The case deals with a 2003 EPA determination that the Clean Air Act didn't give it the authority to regulate vehicles' emissions of carbon dioxide and other greenhouse gases to deal with global climate change. Massachusetts contends that the statute does give EPA that power. Last year, a federal appeals court ruled in EPA's favor, and the state appealed to the Supreme Court.

Related Links:
  • View a transcript of the oral arguments
  • View briefs on the case Massachusetts v. EPA
  • During the first part of the oral arguments, Massachusetts Assistant Attorney General James R. Milkey contended that EPA's decision on the vehicle emissions was "based on plain errors of law reviewable under any standard."

    But the justices quickly turned the focus of their questions on the state's standing to bring the case, which included proving how it is harmed by global warming. Associate Justice Antonin Scalia quizzed Milkey about how imminent a harm the state faced, asking when the "expected cataclysm" would occur. Milkey said that "it's not so much a cataclysm as ongoing harm."

    As other justices pursued a similar line of questioning, Milkey said the state stands to lose 200 miles of its shoreline as water levels rise from global warming. "The harm is already occurring," Milkey said. "It is ongoing and it will happen well into the future."

    He added, "Our harm is imminent in that sense that lighting a fuse on a bomb is imminent harm."

    The federal government's attorney, Deputy Solicitor General Gregory G. Garre, faced tough questioning and comments from liberals and moderates on bench. Associate Justice Stephen Breyer raised the hypothetical case of emissions of agent orange, and asked Garre what EPA's views on legal standing for someone facing a 1 in 10,000 risk of getting cancer from those emissions. Garre said that was "a fundamentally different case."

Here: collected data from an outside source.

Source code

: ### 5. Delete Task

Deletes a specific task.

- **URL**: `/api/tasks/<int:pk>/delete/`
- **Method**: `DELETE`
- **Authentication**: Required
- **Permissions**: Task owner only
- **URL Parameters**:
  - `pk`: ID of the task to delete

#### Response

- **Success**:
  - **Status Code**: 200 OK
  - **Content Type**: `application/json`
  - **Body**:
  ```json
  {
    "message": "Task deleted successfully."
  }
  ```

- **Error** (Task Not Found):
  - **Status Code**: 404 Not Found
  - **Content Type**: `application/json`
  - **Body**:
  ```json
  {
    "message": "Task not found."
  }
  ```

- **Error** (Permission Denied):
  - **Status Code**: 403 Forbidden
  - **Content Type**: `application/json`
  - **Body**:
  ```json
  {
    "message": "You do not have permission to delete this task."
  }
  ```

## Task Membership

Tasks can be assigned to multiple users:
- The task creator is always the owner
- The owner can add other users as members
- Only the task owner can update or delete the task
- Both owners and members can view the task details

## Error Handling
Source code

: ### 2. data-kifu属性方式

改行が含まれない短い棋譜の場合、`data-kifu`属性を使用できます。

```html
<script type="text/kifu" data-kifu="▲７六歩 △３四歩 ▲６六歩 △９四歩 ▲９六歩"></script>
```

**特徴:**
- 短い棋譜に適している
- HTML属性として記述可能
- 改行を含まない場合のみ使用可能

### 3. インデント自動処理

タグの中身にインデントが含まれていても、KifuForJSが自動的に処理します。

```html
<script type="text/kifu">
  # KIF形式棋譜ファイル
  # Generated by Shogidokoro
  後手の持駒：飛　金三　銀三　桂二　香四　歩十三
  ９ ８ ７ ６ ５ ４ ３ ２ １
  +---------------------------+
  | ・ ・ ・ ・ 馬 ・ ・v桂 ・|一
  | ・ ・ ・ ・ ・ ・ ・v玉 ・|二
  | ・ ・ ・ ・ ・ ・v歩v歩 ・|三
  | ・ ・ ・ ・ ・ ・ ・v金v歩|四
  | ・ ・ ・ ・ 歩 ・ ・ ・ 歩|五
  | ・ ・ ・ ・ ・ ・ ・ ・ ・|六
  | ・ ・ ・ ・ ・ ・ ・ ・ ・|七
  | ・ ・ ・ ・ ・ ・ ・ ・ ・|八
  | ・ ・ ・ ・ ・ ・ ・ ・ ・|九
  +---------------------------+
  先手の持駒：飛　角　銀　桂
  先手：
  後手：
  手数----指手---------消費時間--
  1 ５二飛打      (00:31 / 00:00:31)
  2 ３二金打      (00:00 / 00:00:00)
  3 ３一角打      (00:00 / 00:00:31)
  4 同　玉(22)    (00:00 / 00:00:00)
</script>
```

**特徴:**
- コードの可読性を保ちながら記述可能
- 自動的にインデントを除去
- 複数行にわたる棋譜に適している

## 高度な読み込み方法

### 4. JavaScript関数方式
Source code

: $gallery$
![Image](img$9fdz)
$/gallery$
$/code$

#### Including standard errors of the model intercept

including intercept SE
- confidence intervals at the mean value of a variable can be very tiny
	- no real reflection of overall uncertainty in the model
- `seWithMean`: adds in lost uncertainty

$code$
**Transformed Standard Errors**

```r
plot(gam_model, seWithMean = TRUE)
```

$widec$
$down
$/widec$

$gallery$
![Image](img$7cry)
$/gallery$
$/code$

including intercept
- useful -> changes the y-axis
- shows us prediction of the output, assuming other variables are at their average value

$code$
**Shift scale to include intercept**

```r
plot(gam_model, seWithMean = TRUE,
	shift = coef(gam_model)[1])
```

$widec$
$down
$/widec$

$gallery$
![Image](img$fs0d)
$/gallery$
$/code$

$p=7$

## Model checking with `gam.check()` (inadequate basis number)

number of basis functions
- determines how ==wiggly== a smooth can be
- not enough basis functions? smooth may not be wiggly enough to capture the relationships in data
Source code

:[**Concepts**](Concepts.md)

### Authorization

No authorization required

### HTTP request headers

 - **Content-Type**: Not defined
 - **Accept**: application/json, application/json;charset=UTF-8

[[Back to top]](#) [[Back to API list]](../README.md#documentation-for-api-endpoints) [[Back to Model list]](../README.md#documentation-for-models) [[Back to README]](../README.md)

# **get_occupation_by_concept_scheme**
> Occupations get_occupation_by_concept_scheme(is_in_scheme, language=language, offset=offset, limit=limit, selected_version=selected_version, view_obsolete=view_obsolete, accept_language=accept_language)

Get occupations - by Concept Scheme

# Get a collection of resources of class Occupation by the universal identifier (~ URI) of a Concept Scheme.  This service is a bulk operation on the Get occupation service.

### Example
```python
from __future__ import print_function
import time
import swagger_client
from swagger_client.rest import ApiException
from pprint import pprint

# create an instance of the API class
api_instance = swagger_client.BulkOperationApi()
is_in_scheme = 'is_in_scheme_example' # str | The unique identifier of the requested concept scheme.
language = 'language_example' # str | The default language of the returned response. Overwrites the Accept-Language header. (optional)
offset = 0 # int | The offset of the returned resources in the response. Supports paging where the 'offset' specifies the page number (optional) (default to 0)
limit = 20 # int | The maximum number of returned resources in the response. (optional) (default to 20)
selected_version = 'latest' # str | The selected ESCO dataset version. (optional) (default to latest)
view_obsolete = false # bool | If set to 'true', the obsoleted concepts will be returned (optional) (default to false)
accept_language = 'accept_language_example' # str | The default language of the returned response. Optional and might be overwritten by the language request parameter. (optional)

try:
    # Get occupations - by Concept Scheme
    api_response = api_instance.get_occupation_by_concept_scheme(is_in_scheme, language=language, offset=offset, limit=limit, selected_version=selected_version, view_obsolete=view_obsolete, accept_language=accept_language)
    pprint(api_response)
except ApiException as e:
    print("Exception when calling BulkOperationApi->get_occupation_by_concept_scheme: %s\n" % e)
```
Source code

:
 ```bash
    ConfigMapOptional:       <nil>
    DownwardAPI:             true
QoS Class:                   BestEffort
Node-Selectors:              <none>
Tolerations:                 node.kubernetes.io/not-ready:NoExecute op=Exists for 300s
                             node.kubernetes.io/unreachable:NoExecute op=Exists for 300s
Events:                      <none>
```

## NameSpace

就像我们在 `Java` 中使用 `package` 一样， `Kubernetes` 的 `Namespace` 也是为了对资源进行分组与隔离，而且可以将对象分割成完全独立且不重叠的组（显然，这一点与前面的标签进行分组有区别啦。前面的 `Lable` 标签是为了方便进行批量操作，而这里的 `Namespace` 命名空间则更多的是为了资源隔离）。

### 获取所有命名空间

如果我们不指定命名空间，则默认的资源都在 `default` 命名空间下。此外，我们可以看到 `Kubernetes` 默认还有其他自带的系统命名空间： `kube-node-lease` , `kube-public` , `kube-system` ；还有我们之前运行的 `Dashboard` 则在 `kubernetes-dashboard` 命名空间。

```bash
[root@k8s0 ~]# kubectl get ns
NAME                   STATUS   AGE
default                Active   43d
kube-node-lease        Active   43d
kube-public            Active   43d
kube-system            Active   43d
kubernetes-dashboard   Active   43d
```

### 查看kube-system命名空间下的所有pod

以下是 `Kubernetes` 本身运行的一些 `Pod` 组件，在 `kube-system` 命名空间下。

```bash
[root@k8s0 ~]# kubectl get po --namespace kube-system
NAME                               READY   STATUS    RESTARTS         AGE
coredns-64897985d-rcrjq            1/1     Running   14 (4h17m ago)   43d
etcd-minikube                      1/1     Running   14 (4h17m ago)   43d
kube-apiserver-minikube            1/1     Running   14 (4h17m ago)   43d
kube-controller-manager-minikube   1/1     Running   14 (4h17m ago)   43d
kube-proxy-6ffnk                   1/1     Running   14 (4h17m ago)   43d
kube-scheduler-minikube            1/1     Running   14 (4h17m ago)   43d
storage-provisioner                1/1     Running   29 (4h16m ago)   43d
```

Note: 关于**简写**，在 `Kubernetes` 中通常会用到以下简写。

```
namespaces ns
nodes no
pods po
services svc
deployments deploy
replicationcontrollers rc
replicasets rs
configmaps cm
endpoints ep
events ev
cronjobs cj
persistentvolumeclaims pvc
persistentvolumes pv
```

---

    Associate Justice David Souter pressed Garre on what sort of connection the state needs to show between cuts in greenhouse gas emissions and reduced land losses. The issue, he said said that the redressing injuries from greenhouse gases "is a question of more or less, not a question of either-or."

    Breyer also said that that it's possible that if the U.S. decides to regulate CO2, it might lead to actions by other countries to combat global warming. Breyer suggested that other governments might require carbon sequestration from powerplants and decide that more ethanol plants are a good idea. And "Lo and behold, Cape Cod is safe."